We have encountered enormous data about inefficiency and inequality in economy. My team and I have discussed about what kind of contribution that we could bring to at least increase the awareness of this sort of deficiency. We came up with a topic that is really common but often neglected. We saw that there are many parties (supermarkets and households) who waste food and dump it in trash bin, instead of giving it to whom who can still consume it. We chose “food sharing” as solution for this issue as our research, and tried to make a short video to get insight and then to share the result to other people. As Ruhr University Bochum students, we did know that the university has a “food sharing shelter” at a certain location inside the campus. This is our starting point to see how food sharing at Ruhr University Bochum (RUB) works and to analyze if this could represent a “social movement” and could be called a “prefigurative politics”. However, for the rest of this paper I might deploy my own analysis which does not represent our group’s view.
Having analyzed the data I attempt to answer our research questions that is, “can we promote a social movement and prefigurative politics from university level (community)?
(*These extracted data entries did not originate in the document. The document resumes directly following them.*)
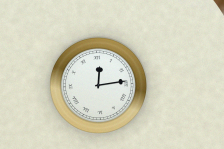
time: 12:14
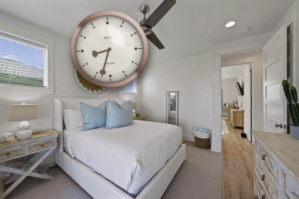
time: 8:33
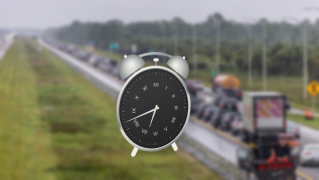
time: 6:42
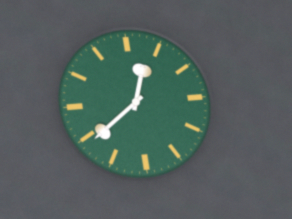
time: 12:39
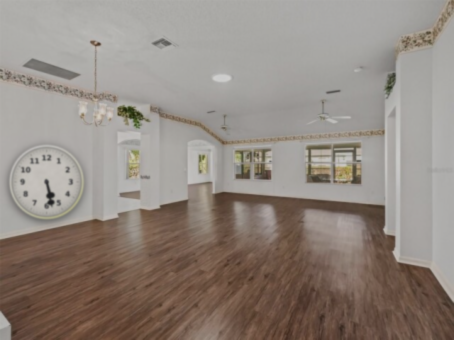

Could what the food sharing at RUB has been conducting be called a social movement and prefigurative politics?
To answer the research questions I would like to mainly employ Mario Dianis’s theory on four aspects of social movement dynamics (networks of informal interaction, shared beliefs and solidarity, collective action on conflictual issues, action which displays largely outside the institutional sphere and the routine procedures of social life) on his article “The Concept of Social Movement” (Mario Diani, 1992) and also article by Iris Marion Young on “Responsibility and Global Justice: A Social Connection Model” (Iris Marion Young, 2006).
FOOD SHARING AT RUB
Each year 1.3bn tons of food, about a third of all that is produced, is wasted, including about 45% of all fruit and vegetables, 35% of fish and seafood, 30% of cereals, 20% of dairy products and 20% of meat (www.theguardian.com); whereas Germany throws out 11 million kilograms of food every year which has been struggling to halve that amount by 2030 (www.huffingtonpost.com). On the other hand, the data shows that approximately 27.4% of the population in Africa was classified as severely food insecure in 2016 (www.worldhunger.org).
It does not need any deep thought to say that this in an “irony”. Although we could debate the ground or the philosophy why we (developed countries) should care about other people (poor countries) – one might say, “I work hard everyday and I pay taxes for my country. Those people (poor) should be able to stand on their own feet” – I would begin my analysis from a preposition that we all as humans are interconnected borderless and beyond time, which makes us responsible for the environment/ universe (global warming, etc), inequality and injustice wherever it might happen. According to my analysis, food sharing “movement”, so to speak, has ultimate goals on problems mentioned above, and not solely about wasting food per se.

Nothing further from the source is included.